Consegne >>
A: Elenca tutte le persone indicate con un nome proprio nel brano sui briganti, escluso il santo a cui è intitolata una chiesa.
B: Trascrivi dal brano sui briganti il passo compreso tra "Un giorno l’imbroglio" e "fatti e luoghi.", estremi inclusi.
C: Prosegui il racconto del brano sui briganti a partire dal punto in cui termina.

Passo del testo >>

..............................

Ancora oggi, ad un secolo e mezzo dai fatti, i nostri vecchi ricordano antiche storie di briganti.
D’un tempo in cui a sud di Roma prosperava (contrariamente a quanto raccontato nei libri di storia scritti dai conquistatori) o cresceva in civiltà e benessere uno Stato autonomo (Da Ruggiero II d’Altavilla -1095-1154 — re di Sicilia dal 1130 — a Francesco II di Borbone (1836-1894) — re delle Due Sicilie fino al 1861 —, le terre del Mezzogiorno d’Italia sono state unite nella stessa realtà statuale, ordinata sempre, tranne le brevi parentesi repubblicane del 1647-1648 e del 1799, nella forma monarchica), veramente Italiano ci giungono le gesta di un povero taglialegna costretto da un eccesso di vendetta, contro un’ingiustizia a vivere per anni latitante tra quei monti che avevano accolto il suo sudore.
Antonio ‘o recano sosteneva la sua famiglia col faticoso lavoro dei boschi, alle dipendenze di un padrone severo ed ingiusto, che più volte conteggiava ad Antonio e ai suoi compagni una quantità di legno lavorato minore di quello effettivo.
Un giorno l’imbroglio fu più evidente e maggiormente insopportabile, e dalla discussione si passò alla violenza. Così il padrone rimase ucciso e nascosto in un luogo segreto e ricoperto di felci. Tra gli immensi castagni che sembrano proteggere la strada che da Pimonte porta verso Castellammare di Stabia.
Strada ben tenuta e frequentata a quei tempi, sia perché conduceva alla prospera città dei Cantieri navali, orgoglio dei Borboni e del mondo intero, sia perché lungo quella strada, i reali si spingevano per le loro battute di caccia o per recarsi presso la Chiesa di San Michele Arcangelo in Pimonte a venerare le reliquie della Spina Santa, quando risiedevano nel loro bellissimo palazzo di Quisisana, a due, tre chilometri da Pimonte.
La moglie dell’ucciso denunciò alle forze dell’ordine quel delitto affermando che il marito le era venuto in sogno raccontandole fatti e luoghi.

..............................

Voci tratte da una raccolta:

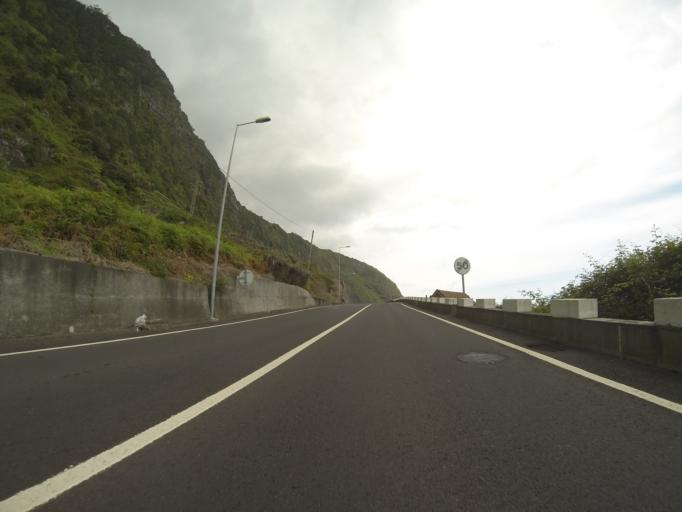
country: PT
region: Madeira
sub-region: Porto Moniz
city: Porto Moniz
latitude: 32.8460
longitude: -17.1473
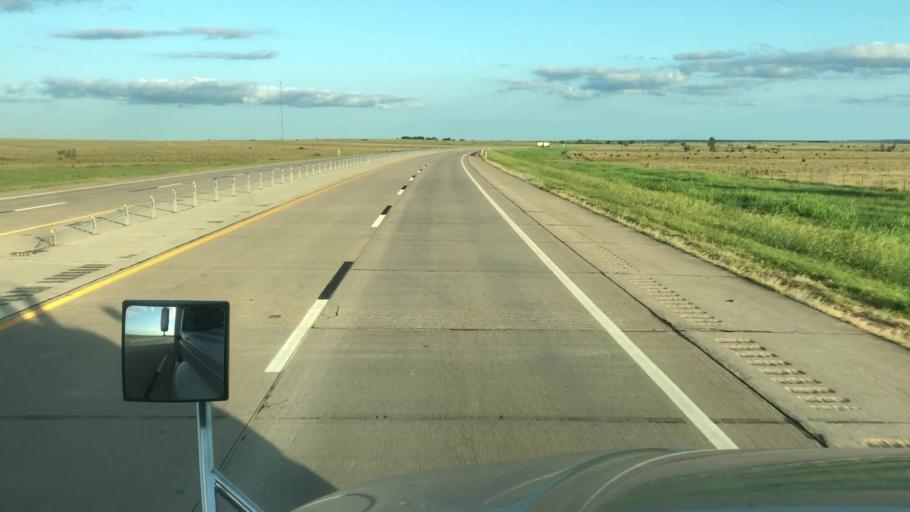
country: US
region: Oklahoma
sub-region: Pawnee County
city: Pawnee
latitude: 36.3748
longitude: -97.0413
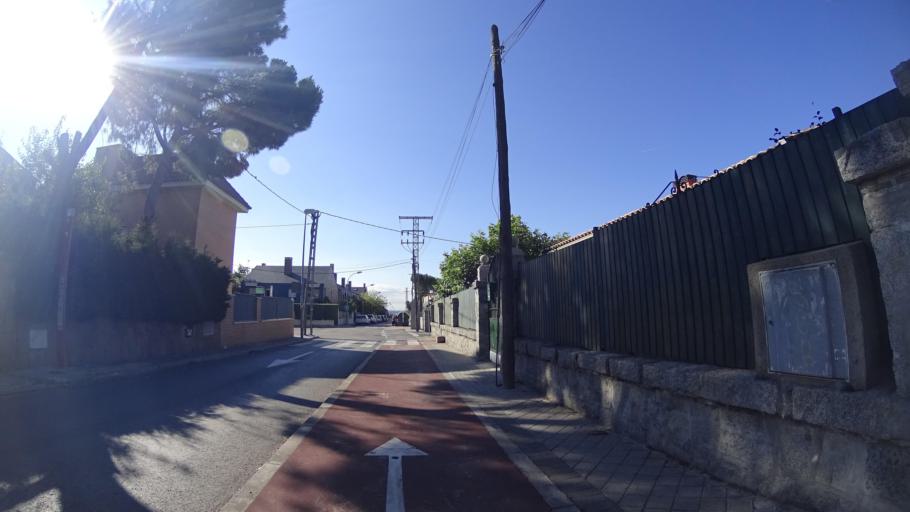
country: ES
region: Madrid
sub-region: Provincia de Madrid
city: Las Matas
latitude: 40.5520
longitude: -3.8904
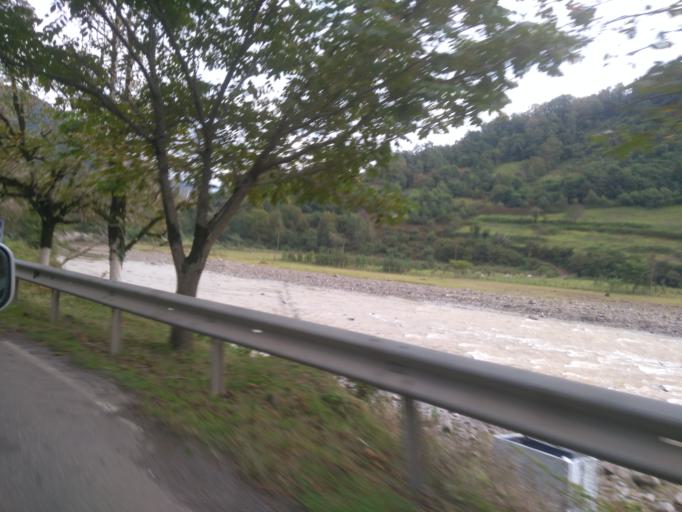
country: TR
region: Artvin
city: Camili
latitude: 41.5623
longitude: 41.8242
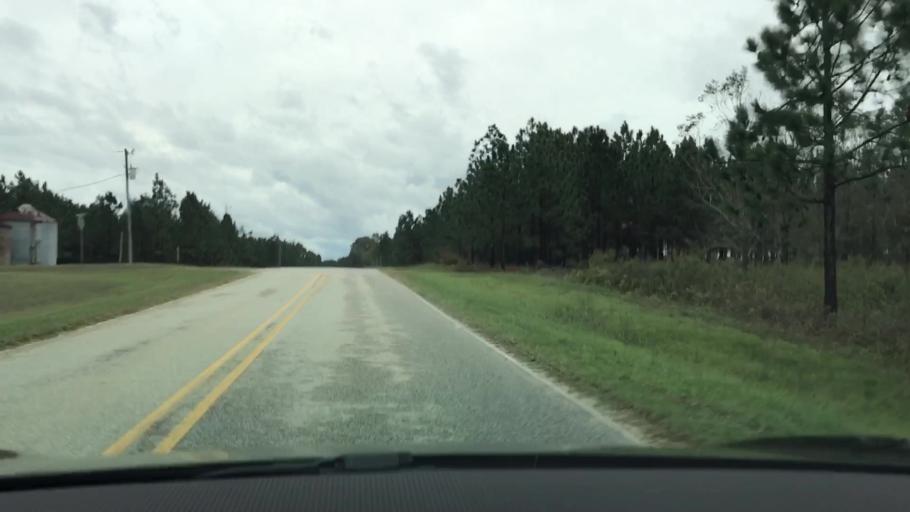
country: US
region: Georgia
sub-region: Jefferson County
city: Wadley
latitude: 32.8333
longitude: -82.3882
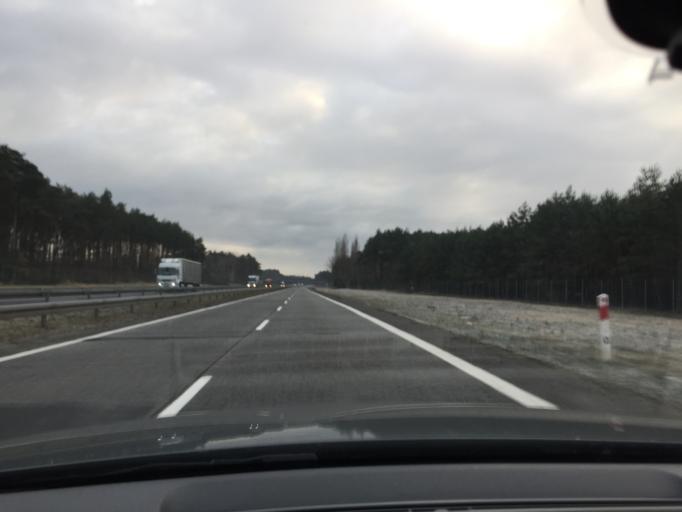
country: PL
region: Lubusz
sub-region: Powiat zarski
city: Trzebiel
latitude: 51.6453
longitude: 14.8387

..............................

Esercizi svolti >>
A: Ruggiero II d’Altavilla, Francesco II di Borbone, Antonio ‘o recano

B:
Un giorno l’imbroglio fu più evidente e maggiormente insopportabile, e dalla discussione si passò alla violenza. Così il padrone rimase ucciso e nascosto in un luogo segreto e ricoperto di felci. Tra gli immensi castagni che sembrano proteggere la strada che da Pimonte porta verso Castellammare di Stabia.
Strada ben tenuta e frequentata a quei tempi, sia perché conduceva alla prospera città dei Cantieri navali, orgoglio dei Borboni e del mondo intero, sia perché lungo quella strada, i reali si spingevano per le loro battute di caccia o per recarsi presso la Chiesa di San Michele Arcangelo in Pimonte a venerare le reliquie della Spina Santa, quando risiedevano nel loro bellissimo palazzo di Quisisana, a due, tre chilometri da Pimonte.
La moglie dell’ucciso denunciò alle forze dell’ordine quel delitto affermando che il marito le era venuto in sogno raccontandole fatti e luoghi.

C:
Iniziò così la selvaggia latitanza di Antonio ‘o recano tra quei monti ricchi di grotte, e posti impervi. E la sua fama si diffuse in breve tempo un pò dovunque per la sua fama di imprendibile ed essendo lo stesso costretto a taglieggiare i passanti per sopravvivere.
Era un uomo forte, di quelli temprati dal durissimo lavoro dei boscaioli.
Si racconta che due baldanzosi giovani, nel recarsi a Castellammare, discutessero su cosa avrebbero fatto se avessero incontrato il bandito; uno affermava che avrebbe avuto paura e avrebbe finto di non vederlo, l’altro, invece, si vantava, forte della sua robustezza e guapperia, che lo avrebbe affrontato e malmenato.
Il brigante, che dai cespugli lungo la strada aveva ascoltato tutto, balzò improvvisamente dinanzi al giovane dicendogli: “eccomi qua, famme vedé che vvuò fa!”. Il terrore aveva immediatamente preso il posto della baldanza e ‘o recano aveva lasciato andare via il malcapitato, che si dice sia morto di spavento dopo tre giorni.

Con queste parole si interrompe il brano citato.